Gotta say, I love it! There's so much you can do from here, from establishing a situation where multiple nations' claim the island as a part of their territory (faction intrigue, could lead to them becoming privateers or an assassination mission) to Mines of Moria and Underdark situations to simply a humanitarian aid situation where they help the native population maximise their use of the island's resources and set them up as a target for marauding pirates. I agree with an above poster that it should either be totally tangetial or absolutely awesome (I'm inclined to go with the latter). As for playing Payrolls and Spreadsheets, hey, your campaign, do your thing. I love building an economy into my worlds (most recently, I offered a player an investment opportunity into fruit trees and had another player who wanted to buy a kitten deal with a pushy, upselling retail assistant) but it can get burdensome if you're not into that. It can definitely be considered worldbuilding though! :)

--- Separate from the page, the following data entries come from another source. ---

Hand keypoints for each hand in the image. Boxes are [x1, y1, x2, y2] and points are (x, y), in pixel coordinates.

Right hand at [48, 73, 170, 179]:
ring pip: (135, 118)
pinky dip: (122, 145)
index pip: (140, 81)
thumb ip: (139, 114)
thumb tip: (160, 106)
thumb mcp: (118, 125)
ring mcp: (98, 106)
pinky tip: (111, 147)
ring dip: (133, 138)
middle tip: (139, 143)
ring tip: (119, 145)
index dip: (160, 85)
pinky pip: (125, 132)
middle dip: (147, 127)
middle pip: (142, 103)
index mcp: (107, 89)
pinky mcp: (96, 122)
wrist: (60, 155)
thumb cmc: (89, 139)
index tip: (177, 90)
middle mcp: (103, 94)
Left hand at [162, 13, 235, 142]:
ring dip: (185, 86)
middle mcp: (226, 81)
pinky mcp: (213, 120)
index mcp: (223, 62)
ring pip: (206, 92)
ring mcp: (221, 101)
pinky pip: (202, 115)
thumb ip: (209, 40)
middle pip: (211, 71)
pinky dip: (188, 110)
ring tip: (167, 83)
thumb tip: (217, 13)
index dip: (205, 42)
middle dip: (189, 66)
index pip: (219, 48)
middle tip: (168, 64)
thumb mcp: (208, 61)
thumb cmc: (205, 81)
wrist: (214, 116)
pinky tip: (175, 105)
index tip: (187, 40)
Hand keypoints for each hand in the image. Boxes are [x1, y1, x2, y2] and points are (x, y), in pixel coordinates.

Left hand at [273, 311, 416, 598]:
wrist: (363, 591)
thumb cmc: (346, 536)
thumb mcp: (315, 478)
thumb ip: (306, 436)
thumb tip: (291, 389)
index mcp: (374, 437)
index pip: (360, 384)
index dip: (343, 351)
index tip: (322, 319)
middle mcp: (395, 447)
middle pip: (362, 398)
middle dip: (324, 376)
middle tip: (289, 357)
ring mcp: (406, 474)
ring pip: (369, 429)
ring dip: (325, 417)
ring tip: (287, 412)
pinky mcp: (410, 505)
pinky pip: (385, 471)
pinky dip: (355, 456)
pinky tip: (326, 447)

I feel like you could put a loot table depending on the situation if you want to use this somewhere else like for example, one of my characters has a mine in the star metal hills near neverwinter in the forgotten realms mainly in the dragon of icepire peak campaign and could have some different loot tables like for higher rolls, more explicit rules on more precious metals like gold or mithril.

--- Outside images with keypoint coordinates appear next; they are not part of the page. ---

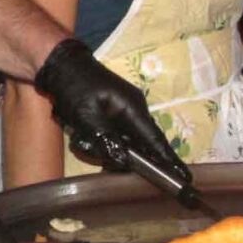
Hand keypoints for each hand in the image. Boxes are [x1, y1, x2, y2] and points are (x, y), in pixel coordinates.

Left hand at [33, 38, 191, 191]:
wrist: (59, 64)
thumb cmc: (74, 86)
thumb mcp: (86, 115)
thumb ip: (106, 140)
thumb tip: (123, 162)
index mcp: (133, 108)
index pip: (155, 140)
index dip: (168, 160)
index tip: (184, 177)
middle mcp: (133, 111)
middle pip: (137, 145)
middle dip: (118, 155)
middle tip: (93, 149)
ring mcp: (122, 112)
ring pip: (121, 142)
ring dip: (100, 145)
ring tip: (77, 132)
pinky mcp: (111, 113)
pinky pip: (111, 134)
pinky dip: (96, 138)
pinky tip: (78, 130)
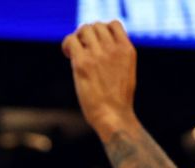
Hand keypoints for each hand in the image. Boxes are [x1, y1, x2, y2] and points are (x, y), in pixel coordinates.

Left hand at [62, 21, 137, 136]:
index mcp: (127, 50)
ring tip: (73, 53)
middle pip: (96, 26)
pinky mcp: (83, 63)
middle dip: (86, 34)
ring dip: (76, 38)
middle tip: (81, 50)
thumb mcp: (125, 73)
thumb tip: (102, 54)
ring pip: (84, 30)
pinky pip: (71, 40)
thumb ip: (116, 58)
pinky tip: (68, 55)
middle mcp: (114, 48)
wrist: (113, 115)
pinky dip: (67, 44)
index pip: (114, 24)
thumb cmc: (117, 101)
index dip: (102, 30)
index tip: (96, 44)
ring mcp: (98, 54)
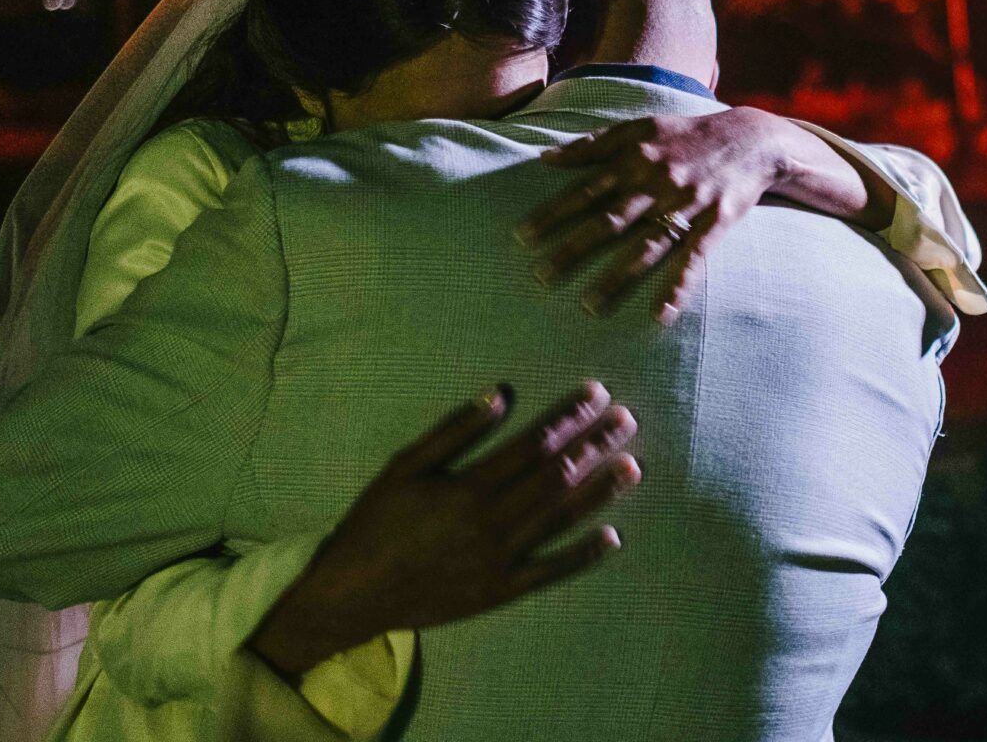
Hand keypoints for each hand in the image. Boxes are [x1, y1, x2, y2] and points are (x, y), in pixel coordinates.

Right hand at [250, 380, 639, 676]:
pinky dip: (581, 556)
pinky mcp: (499, 592)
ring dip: (599, 492)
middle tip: (626, 420)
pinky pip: (549, 573)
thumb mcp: (405, 466)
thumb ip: (454, 431)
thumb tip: (501, 395)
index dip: (568, 417)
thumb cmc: (376, 521)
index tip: (597, 394)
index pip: (532, 444)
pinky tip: (612, 538)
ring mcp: (497, 561)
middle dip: (594, 445)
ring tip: (633, 465)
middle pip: (554, 477)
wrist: (353, 592)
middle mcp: (489, 523)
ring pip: (559, 520)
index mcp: (467, 487)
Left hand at [518, 108, 799, 322]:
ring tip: (589, 307)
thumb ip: (593, 142)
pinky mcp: (716, 222)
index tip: (522, 237)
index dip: (553, 214)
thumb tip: (547, 158)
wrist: (752, 137)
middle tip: (541, 277)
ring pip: (646, 246)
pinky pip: (694, 258)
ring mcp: (687, 204)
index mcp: (635, 158)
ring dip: (617, 278)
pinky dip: (679, 285)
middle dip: (573, 250)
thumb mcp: (640, 127)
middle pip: (609, 221)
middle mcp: (657, 182)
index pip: (586, 191)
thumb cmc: (686, 134)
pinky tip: (661, 313)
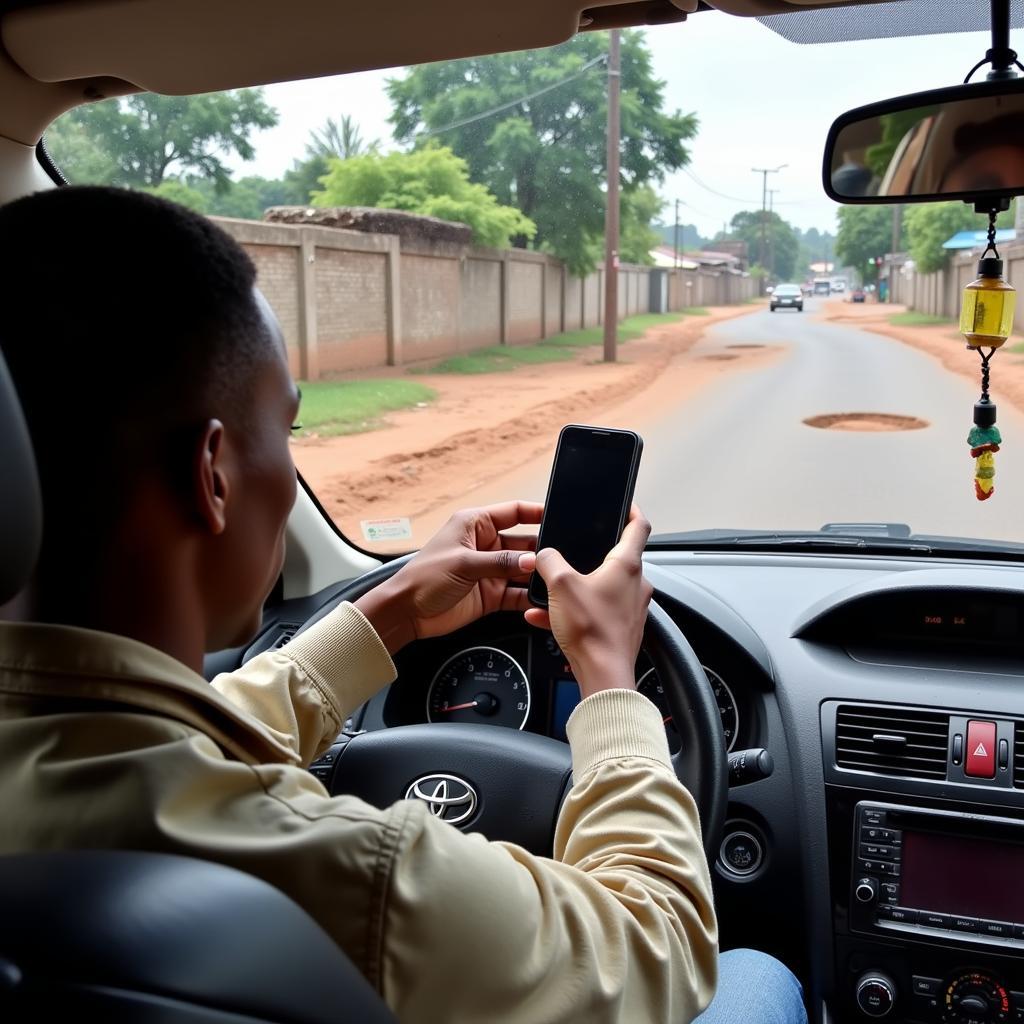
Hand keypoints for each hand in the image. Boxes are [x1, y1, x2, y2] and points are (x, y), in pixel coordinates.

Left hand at [355, 501, 542, 653]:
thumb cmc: (423, 578)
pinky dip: (529, 597)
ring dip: (537, 575)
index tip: (559, 515)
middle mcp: (486, 544)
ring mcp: (490, 570)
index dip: (537, 512)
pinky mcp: (492, 593)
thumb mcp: (463, 563)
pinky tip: (541, 600)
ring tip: (554, 580)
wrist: (407, 613)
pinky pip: (518, 593)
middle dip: (541, 550)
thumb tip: (532, 561)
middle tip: (559, 558)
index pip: (514, 511)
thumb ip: (500, 562)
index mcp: (476, 524)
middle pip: (524, 542)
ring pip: (524, 569)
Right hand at [524, 505, 651, 698]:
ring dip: (577, 588)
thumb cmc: (592, 631)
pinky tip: (549, 619)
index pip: (639, 526)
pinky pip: (596, 611)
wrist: (603, 675)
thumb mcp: (560, 585)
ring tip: (553, 595)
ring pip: (603, 587)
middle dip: (591, 555)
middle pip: (617, 558)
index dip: (631, 510)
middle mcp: (636, 584)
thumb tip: (544, 554)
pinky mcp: (622, 628)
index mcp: (627, 565)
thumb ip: (549, 562)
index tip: (623, 503)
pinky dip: (576, 611)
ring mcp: (631, 608)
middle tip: (572, 553)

For use anywhere else, I would calculate in GP as to make it a bit better. This is what I have and I would like help filling it out just to make it more like a real loot table.
roll 1d10 per workweek (8h/day) per team of at least 20, else divide roll by 2 rounds down.
Depending on area,
Scarcity of materials: -2
Lacking materials: -1
Plentiful materials: +1
Abundant materials: +2
-1-3: resource table 1
4-7: resource table 2
8-11: resource table 3
12: resource table 4
Resource table 1
-1-1:
2-3:
4-5:
6-7:
8-9:
10-11:
12: roll on resource table 2
Resource table 2
-1-1: roll on resource table 1
2-3:
4-5:
6-7:
8-9:
10-11:
12: roll on resource table 3
Resource table 3
-1-1: roll on resource table 2
2-3:
4-5:
6-7:
8-9:
10-11:
12: roll on resource table 4
Resource table 4
-1-1:
2-3:
4-5:
6-7:
8-9:
10-11:
12:
First of all, this thread is five years old so the campaign is likely done by now and second of all, no. Don't make some sort of big complicated chart for operating a business in D&D. If you really want to actually do the running of a mine, livery stables, or whatever other random business the PCs might come into ownership of, there are better games already available for that. For D&D purposes, a business should simply generate some regular monthly income and provide the occasional plot hook.
Find your own truth, choose your enemies carefully, and never deal with a dragon.
"Canon" is what's factual to D&D lore. "Cannon" is what you're going to be shot with if you keep getting the word wrong.